When the line containing "middle tip: (427, 528)" is found in the data below, copy it and each line after it through the line containing "pinky dip: (329, 636)", exactly and with no others.

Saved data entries
*** Begin section ***

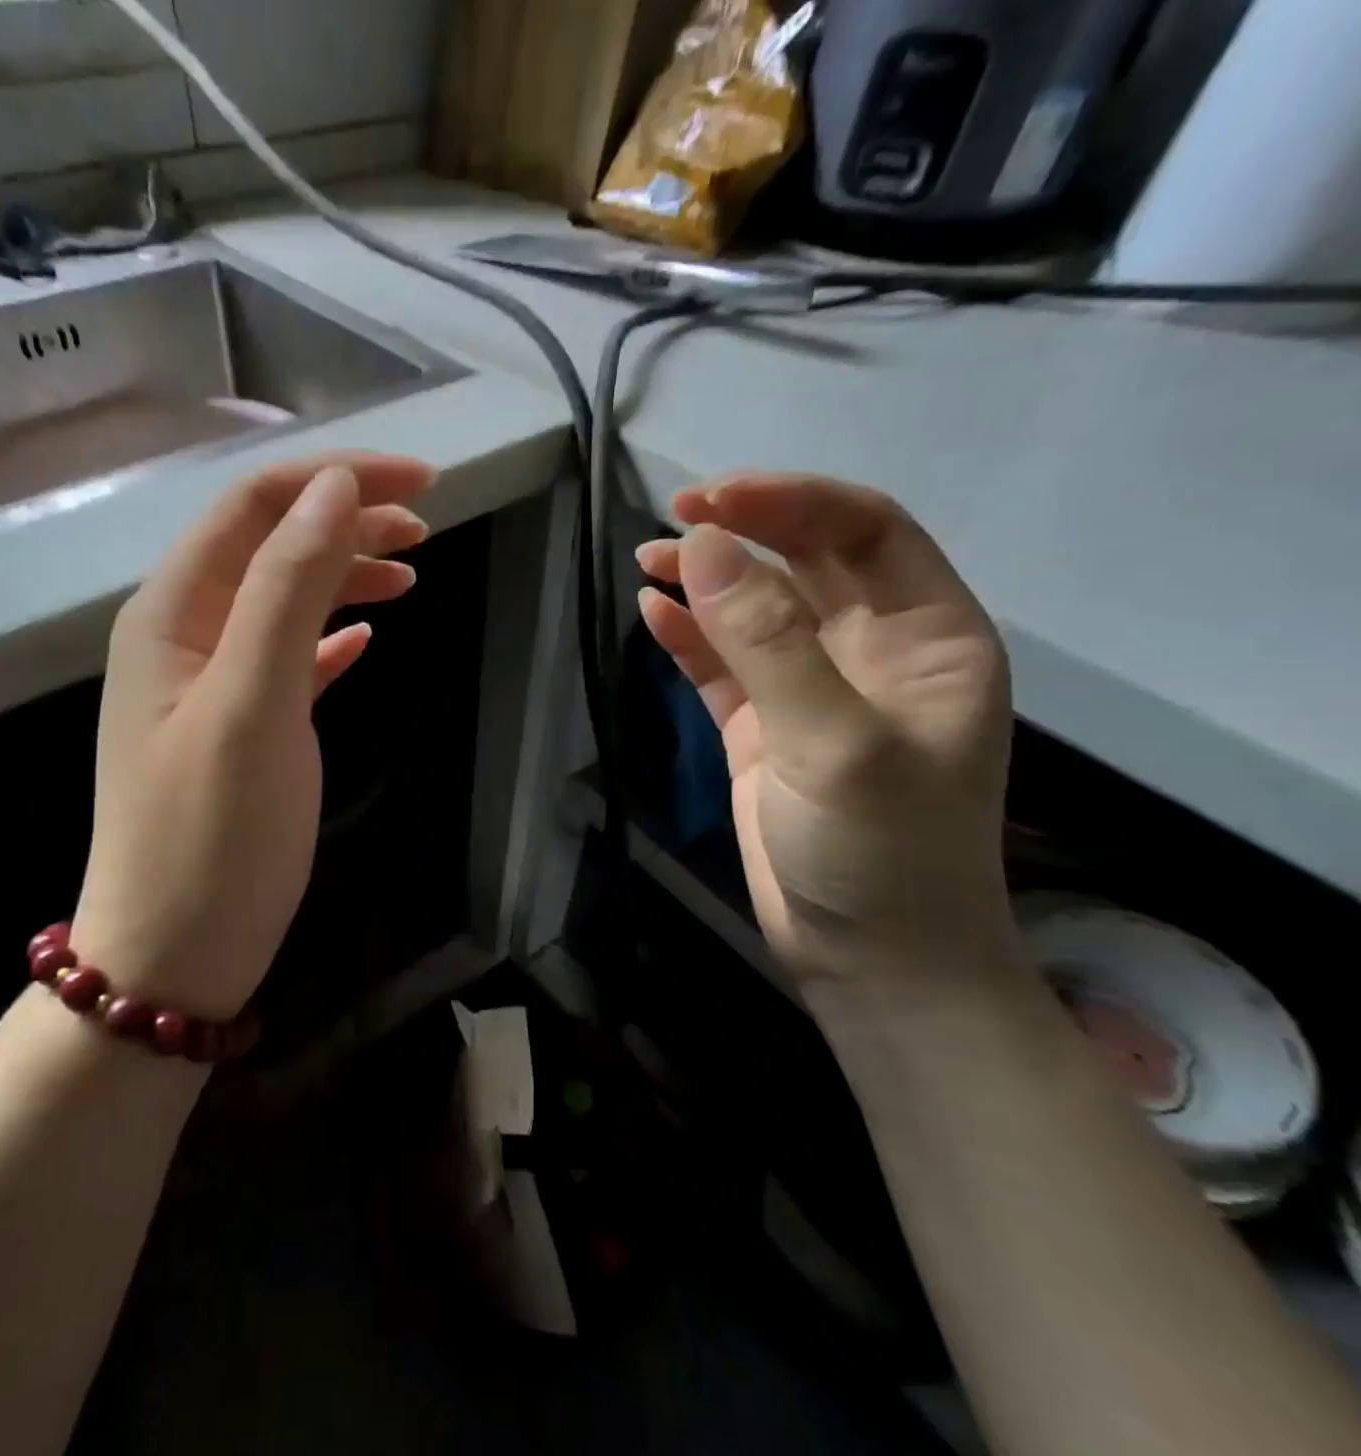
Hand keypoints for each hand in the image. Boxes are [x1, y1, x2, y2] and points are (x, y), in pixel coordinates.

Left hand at [74, 454, 433, 1019]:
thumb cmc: (211, 835)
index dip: (336, 479)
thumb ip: (287, 588)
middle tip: (427, 528)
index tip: (422, 481)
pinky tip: (366, 637)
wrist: (173, 955)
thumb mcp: (252, 702)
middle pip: (269, 546)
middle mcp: (183, 635)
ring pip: (282, 601)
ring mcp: (209, 686)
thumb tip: (336, 490)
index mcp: (172, 612)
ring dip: (343, 574)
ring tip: (411, 574)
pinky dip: (329, 636)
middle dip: (345, 521)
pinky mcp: (239, 731)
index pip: (254, 506)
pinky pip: (287, 659)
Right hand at [636, 473, 1016, 993]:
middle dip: (744, 530)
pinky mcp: (761, 729)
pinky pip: (722, 664)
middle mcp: (872, 651)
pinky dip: (688, 636)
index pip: (864, 532)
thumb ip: (768, 644)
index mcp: (926, 636)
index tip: (712, 500)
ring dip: (707, 580)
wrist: (869, 961)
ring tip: (649, 560)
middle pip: (806, 561)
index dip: (790, 502)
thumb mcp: (834, 744)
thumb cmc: (880, 853)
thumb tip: (703, 549)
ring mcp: (811, 691)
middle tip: (674, 516)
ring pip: (756, 610)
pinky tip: (652, 614)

*** End section ***

*EXERCISE OUTPUT:*
middle tip: (427, 528)
index tip: (422, 481)
pinky tip: (366, 637)
wrist: (173, 955)
thumb mcp: (252, 702)
middle pip: (269, 546)
middle mcp: (183, 635)
ring pip: (282, 601)
ring mcp: (209, 686)
thumb tip: (336, 490)
index mcp: (172, 612)
ring dip: (343, 574)
ring tip: (411, 574)
pinky dip: (329, 636)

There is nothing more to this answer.